When race/ethnicity can be accurately described in terms of actual ancestry and there is ancestral homogeneity in a study population, standard epidemiologic approaches of matching or statistical adjustment by race/ethnicity may be sufficient to remove or reduce bias due to population stratification. Controlling for self-reported race has generally been thought to suffice (31); however, self-reported race/ethnicity and/or ancestry can be quite unreliable. Burnett et al. (32) showed that only 49% to 68% of non-Hispanic European American siblings agreed on their ancestry. Recent data show that matching on ancestry is more robust. However, in many populations, whether recently admixed or not, individuals cannot accurately report their precise ancestry (32, 33).
Other approaches exist that account for ancestry and minimize the potential for bias due to population stratification. The transmission-disequilibrium test has been shown to be the most robust test with respect to controlling for population stratification (34-36). However, because it requires data from parent-child triads, it may be too expensive or impractical to implement for late-onset complex diseases. Therefore, other methods have been developed to test for and/or adjust for population stratification in case-control studies, although no true consensus has been reached as to which method is best (27, 37). These methods all use genotype information either from a set of random markers and/or from a set of selected ancestry informative markers (AIM). AIMs are defined as markers that show large allele frequency differences between ancestral populations (21, 38-40). These methods for testing for and/or adjusting for population stratification can be broadly classified into three classes: (a) genomic control (30, 41-44), (b) structured association (45-57), and (c) other (58-62).

EXERCISE BRIEF: According to the passage on population stratification, what kind of data does the transmission-disequilibrium test require? The lines play no part in this.

RECORDS:

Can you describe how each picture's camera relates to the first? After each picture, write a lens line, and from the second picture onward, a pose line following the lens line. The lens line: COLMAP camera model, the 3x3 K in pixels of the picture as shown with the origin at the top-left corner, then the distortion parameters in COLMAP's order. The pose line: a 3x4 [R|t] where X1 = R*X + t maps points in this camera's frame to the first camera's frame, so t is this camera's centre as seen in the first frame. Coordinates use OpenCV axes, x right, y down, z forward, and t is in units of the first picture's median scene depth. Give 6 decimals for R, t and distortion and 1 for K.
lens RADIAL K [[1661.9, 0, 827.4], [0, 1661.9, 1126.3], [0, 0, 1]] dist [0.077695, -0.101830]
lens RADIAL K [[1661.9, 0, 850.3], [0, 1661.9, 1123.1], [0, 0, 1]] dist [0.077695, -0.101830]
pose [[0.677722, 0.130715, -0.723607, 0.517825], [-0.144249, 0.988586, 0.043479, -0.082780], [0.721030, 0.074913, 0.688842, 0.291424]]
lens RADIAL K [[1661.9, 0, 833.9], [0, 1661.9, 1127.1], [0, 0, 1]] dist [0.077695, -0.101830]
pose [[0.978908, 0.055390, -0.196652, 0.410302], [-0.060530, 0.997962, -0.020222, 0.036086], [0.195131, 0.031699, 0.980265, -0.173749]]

RESULT FOR THIS TASK: It requires data from parent-child triads.